Kathleen's Kitchen to close its doors after 27 years
After nearly three decades of cooking Texoma favorites including baked breads and other sweet treats, a Sherman restaurateur is hanging up her apron for good. Kathleen Tuggle, owner of Kathleen's Kitchen, announced late Wednesday evening that the restaurant and bakery will close its doors one final time on May 28.
The restaurant has called a small complex of buildings in the 1900 block of Travis Street home for all but one year when it was in Kelly Square. During that time, the restaurant has primarily been family owned and operated with Tuggle leading the kitchen while her daughters concentrate on the dining room. Her husband has helped keep everything in working order while taking care of other background duties.
"Who would have every thought that a girl with no formal training, armed with a sourdough starter and a love for baking and cooking, could make it for 27 years," Tuggle said in a post on the restaurant's Facebook page Wednesday evening.
At its peak, the restaurant employed a staff of 23 workers — a far cry from the one helper it started with.
Tuggle's restaurant ambitions started in the late 1980s not in a professional kitchen but in her own home kitchen. At the time the stay-at-home mom would cook her signature sourdough bread and other baked goods and sell them each week at area businesses. Word of mouth quickly grew, and Tuggle found her baked goods in high demand.

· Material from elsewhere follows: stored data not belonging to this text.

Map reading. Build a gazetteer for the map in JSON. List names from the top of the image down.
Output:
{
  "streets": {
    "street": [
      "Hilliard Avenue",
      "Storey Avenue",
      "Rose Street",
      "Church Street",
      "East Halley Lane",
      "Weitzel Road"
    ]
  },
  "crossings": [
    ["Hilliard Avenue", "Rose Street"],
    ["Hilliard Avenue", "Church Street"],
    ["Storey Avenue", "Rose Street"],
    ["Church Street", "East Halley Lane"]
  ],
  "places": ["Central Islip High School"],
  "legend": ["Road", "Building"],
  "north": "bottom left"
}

"A few friends had a few friends, and a few friends had even more friends," she said.
After many requests from area businesses, Tuggle opened her own bakery in 1994. The operation proved to be so successful that the business merged the existing bakery with the building next door in order to expand into a full-fledged restaurant.
The decision to close the restaurant rested on several factors, but the primary reason was Tuggle's desire to retire after a long career in the restaurant business. She had considered retirement for the past five years, and her daughters were initially expected to take over the business.
However, they have recently expressed interest in following other opportunities away from the family business. With that in mind, Tuggle said she felt it would be best to go out on top rather than leaving the business in other hands that do not have the same vision.
"Maybe that is a little selfish, but in a way it is not," she said. "We didn't if someone would do it like we want it done, and it would make us sad for it to be not like it always was."
Another factor that led to the decision was the current economy and the effects of the COVID-19 pandemic. Through most of 2020, Kathleen's Kitchen was closed to dine-in customers and relied heavily on deliveries. It was only a few months ago that customers were able to return to the restaurant in earnest.
"Everyone in the world knows how very different or world is from a year ago or two or three years ago," she said.
Since then, there have been supply shortages on key items that have led to significant increases in her overhead costs. In particular chicken has seen shortages across the country in recent weeks.
Prior to the shortage a 40 lb. box of chicken could cost $45-50. Now, that same box costs about $100, she said.
The small lobby area of the restaurant was filled with customers who had heard the news of the upcoming closure and wanted to visit one last time before the Sherman staple was gone. Despite the news, little had changed about the storefront and there were no hints that it would soon be gone. The walls were still decorated with knick-knacks, photos of family and more than a dozen Best of Texoma Awards.
"That's been the hardest struggle for me as a business owner and as a person, who has lived in this community, has loved this community and has appreciated the low and support our customers have given," Tuggle said.
Among those who visited the restaurant Thursday was Andrea Hvidsten, who learned about the closure via Facebook. She wanted to get one last serving of the restaurant's chicken salad before it was gone for good, she said.
"She is going to be missed by a lot of people," Hvidsten said. "A lot of people recommend her, and they love her salads, chicken salads and sandwiches. She is going to be missed because Sherman needs more restaurants, and we are losing one of the good ones."